Ну, не будем скрывать: тому есть причины. В институте Гуревич был известен тем, что однажды устроил дикий шухер в отделении новородков. Произошёл инцидент на занятии по курсу неонатологии…
В родильное отделение студенты допускались в стерильных халатах, белейших колпаках и в бахилах. Им – каждому – вручали только что рождённого, ещё в смазке, ребёночка. Задание ответственное и очень нервное: тебе, студенту, поручен первичный осмотр новорождённого: как двигаются ручки, ножки, как он кричит, как глазки смотрят. Нет ли врождённых пороков. А потом надо обработать его, личико умыть, надеть косынку и запеленать…
У всех младенцев на ноге была клеёнчатая бирка на шнурке, и потому все они казались одинаковыми, как на складе. Полуобморочному Гуревичу тоже достался ребёночек; акушерка, слава богу, сама уже помыла его и надела платочек. Дальше надо было как-то совладать с ситуацией: не уронить, не задавить, не сесть на него случайно – словом, не угробить мальца. Трепеща всеми поджилками, Гуревич положил ребёнка на пеленальный стол и первым делом увидел, что ребёнок – мальчик, а на ноге висит бирка: «Маша Глинская». Перепутали, разгильдяи!!!
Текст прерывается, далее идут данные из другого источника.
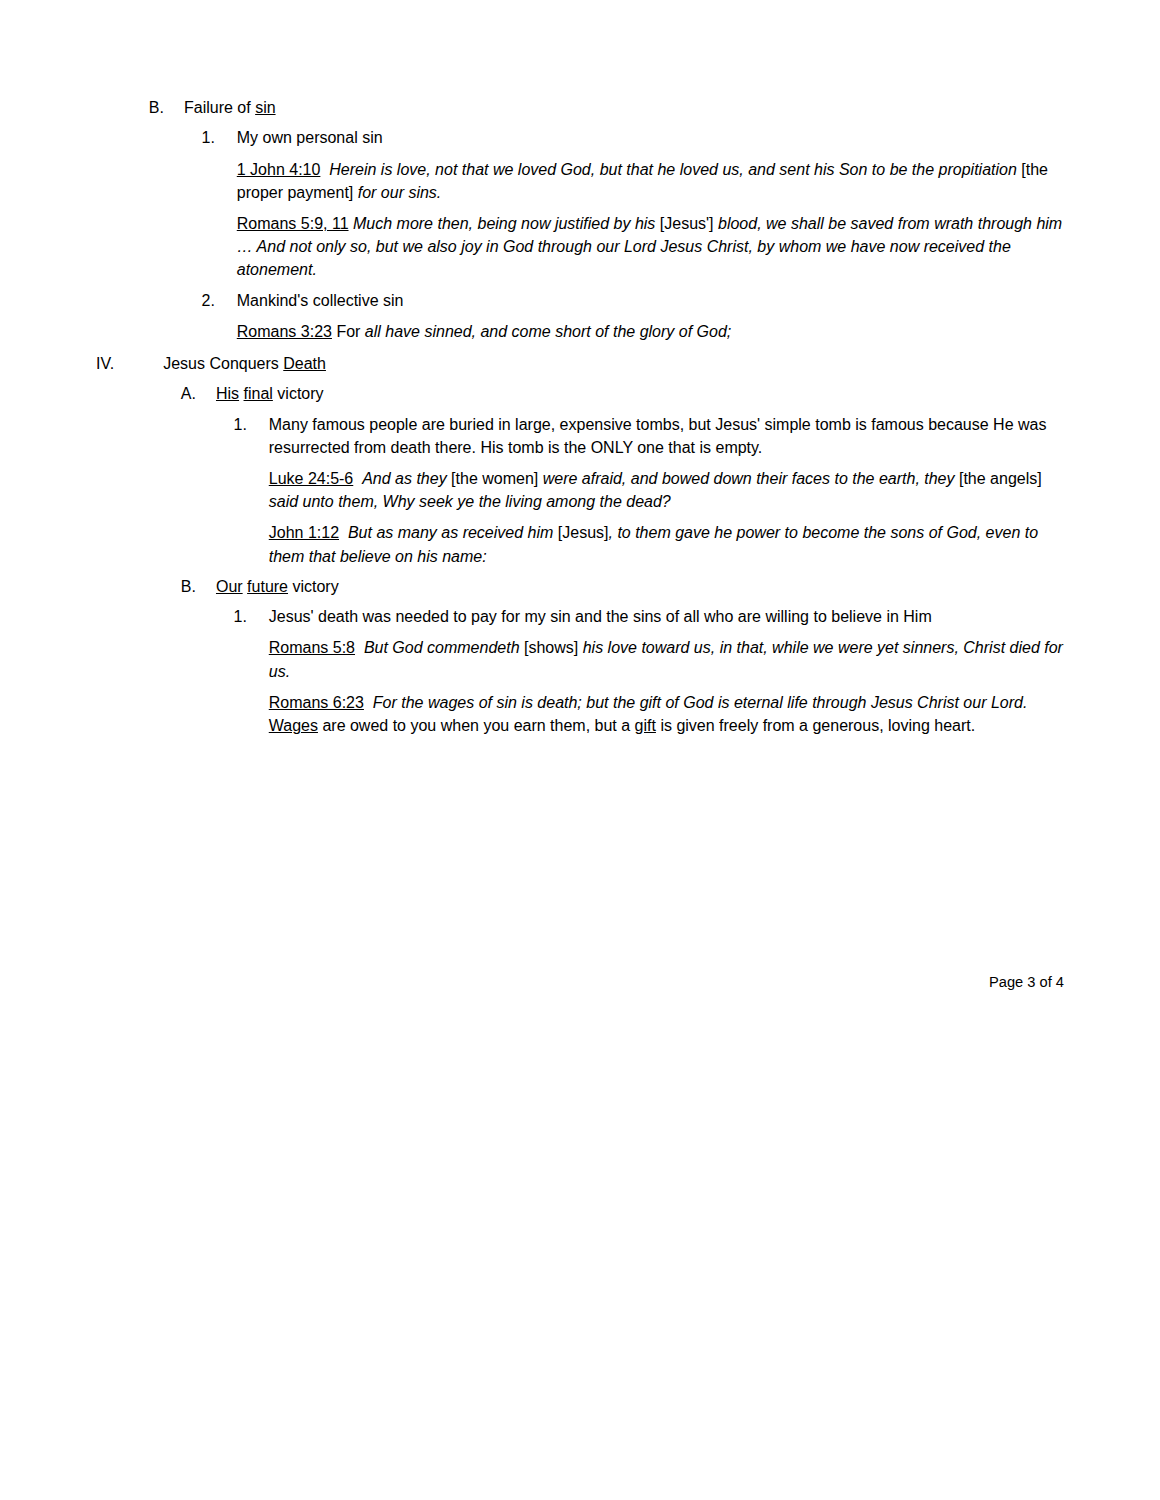B. Failure of sin
1. My own personal sin
1 John 4:10 Herein is love, not that we loved God, but that he loved us, and sent his Son to be the propitiation [the proper payment] for our sins.
Romans 5:9, 11 Much more then, being now justified by his [Jesus'] blood, we shall be saved from wrath through him … And not only so, but we also joy in God through our Lord Jesus Christ, by whom we have now received the atonement.
2. Mankind's collective sin
Romans 3:23 For all have sinned, and come short of the glory of God;
IV. Jesus Conquers Death
A. His final victory
1. Many famous people are buried in large, expensive tombs, but Jesus' simple tomb is famous because He was resurrected from death there. His tomb is the ONLY one that is empty.
Luke 24:5-6 And as they [the women] were afraid, and bowed down their faces to the earth, they [the angels] said unto them, Why seek ye the living among the dead?
John 1:12 But as many as received him [Jesus], to them gave he power to become the sons of God, even to them that believe on his name:
B. Our future victory
1. Jesus' death was needed to pay for my sin and the sins of all who are willing to believe in Him
Romans 5:8 But God commendeth [shows] his love toward us, in that, while we were yet sinners, Christ died for us.
Romans 6:23 For the wages of sin is death; but the gift of God is eternal life through Jesus Christ our Lord. Wages are owed to you when you earn them, but a gift is given freely from a generous, loving heart.
Page 3 of 4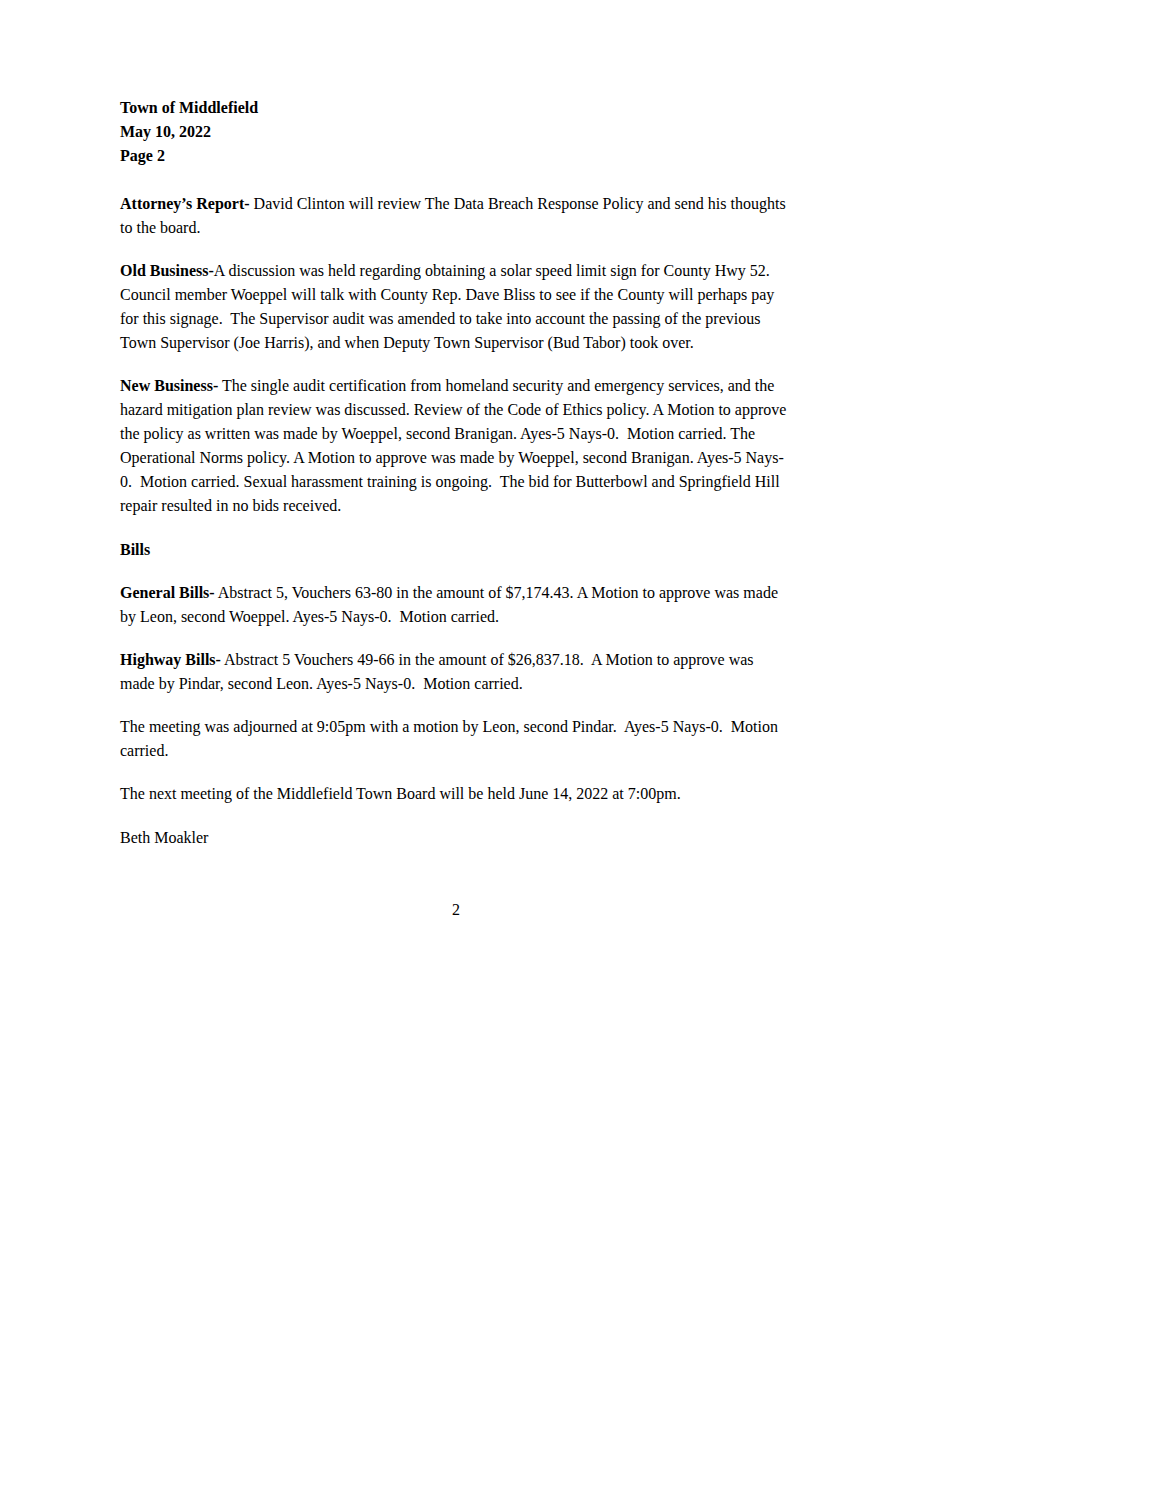Town of Middlefield
May 10, 2022
Page 2
Attorney’s Report- David Clinton will review The Data Breach Response Policy and send his thoughts to the board.
Old Business-A discussion was held regarding obtaining a solar speed limit sign for County Hwy 52. Council member Woeppel will talk with County Rep. Dave Bliss to see if the County will perhaps pay for this signage. The Supervisor audit was amended to take into account the passing of the previous Town Supervisor (Joe Harris), and when Deputy Town Supervisor (Bud Tabor) took over.
New Business- The single audit certification from homeland security and emergency services, and the hazard mitigation plan review was discussed. Review of the Code of Ethics policy. A Motion to approve the policy as written was made by Woeppel, second Branigan. Ayes-5 Nays-0. Motion carried. The Operational Norms policy. A Motion to approve was made by Woeppel, second Branigan. Ayes-5 Nays-0. Motion carried. Sexual harassment training is ongoing. The bid for Butterbowl and Springfield Hill repair resulted in no bids received.
Bills
General Bills- Abstract 5, Vouchers 63-80 in the amount of $7,174.43. A Motion to approve was made by Leon, second Woeppel. Ayes-5 Nays-0. Motion carried.
Highway Bills- Abstract 5 Vouchers 49-66 in the amount of $26,837.18. A Motion to approve was made by Pindar, second Leon. Ayes-5 Nays-0. Motion carried.
The meeting was adjourned at 9:05pm with a motion by Leon, second Pindar. Ayes-5 Nays-0. Motion carried.
The next meeting of the Middlefield Town Board will be held June 14, 2022 at 7:00pm.
Beth Moakler
2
Гуревич оцепенел. Его подвижное (на колёсиках) воображение мгновенно вспыхнуло и заработало в бесконтрольном режиме: горе немолодых супругов, которые пятнадцать лет мечтали зачать ребёнка и наконец, с огромным трудом… и вот он перепутан, потерян и…! Нет: это мать-одиночка, некрасивая, одноглазая, мечтала хотя бы о ребёночке… забеременела от пьяного сантехника, который просто по доброте душевной… и вот дитя, которое досталось ей с такими муками – единственный свет в окошке! – может быть прикарманенно кем-то чужим… Нет, он не мог такого допустить!
И Гуревич заорал, как сирена, на все отделение.